RMI-PACTA / workflow.data.preparation

The goal of `workflow.data.preparation` is to prepare all of the necessary data inputs for the Transition Monitor web application.
Other
2 stars 0 forks source link

deal with `left_join()` many-to-many relationship warnings #101

Closed cjyetman closed 9 months ago

cjyetman commented 9 months ago

A few left_join() commands in the abcd_flags section of run_pacta_data_preparation.R throw many-to-many relationship warnings.

In each case, we should verify if the many-to-many relationship is truly expected (conceptually). If so, these warnings can be silenced by explicitly specifying relationship = "many-to-many". If not, we need to look into why that is happening and fix it.

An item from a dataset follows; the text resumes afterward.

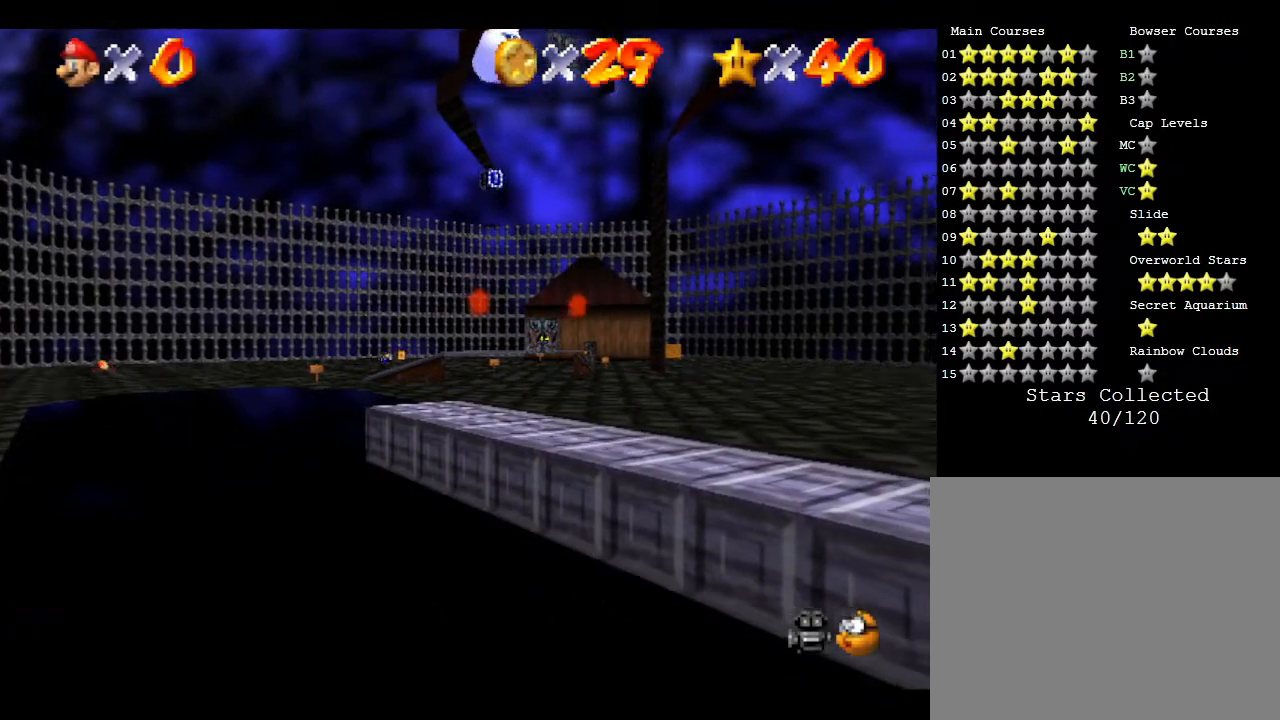
{"buttons": ["A"], "left_stick": "down-right", "events": [[83, "A", "down"]]}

I have identified the following lines that exhibit this behavior:

https://github.com/RMI-PACTA/workflow.data.preparation/blob/c08b8fb5a139716997ae2c0e83a01757d51a9a2d/run_pacta_data_preparation.R#L359

https://github.com/RMI-PACTA/workflow.data.preparation/blob/c08b8fb5a139716997ae2c0e83a01757d51a9a2d/run_pacta_data_preparation.R#L360

https://github.com/RMI-PACTA/workflow.data.preparation/blob/c08b8fb5a139716997ae2c0e83a01757d51a9a2d/run_pacta_data_preparation.R#L384

https://github.com/RMI-PACTA/workflow.data.preparation/blob/c08b8fb5a139716997ae2c0e83a01757d51a9a2d/run_pacta_data_preparation.R#L385

https://github.com/RMI-PACTA/workflow.data.preparation/blob/c08b8fb5a139716997ae2c0e83a01757d51a9a2d/run_pacta_data_preparation.R#L389-L392

cjyetman commented 9 months ago

The current Company_ID_List file from AI that I've been testing with, "2023-02-15_AI_RMI_Bespoke_Company_Data_Products_Company_ID_List_2022Q4.csv", appears to have one duplicate row, and these warnings appear to be a symptom of that. I'll open a PR that enforces distinct rows when that file is read in.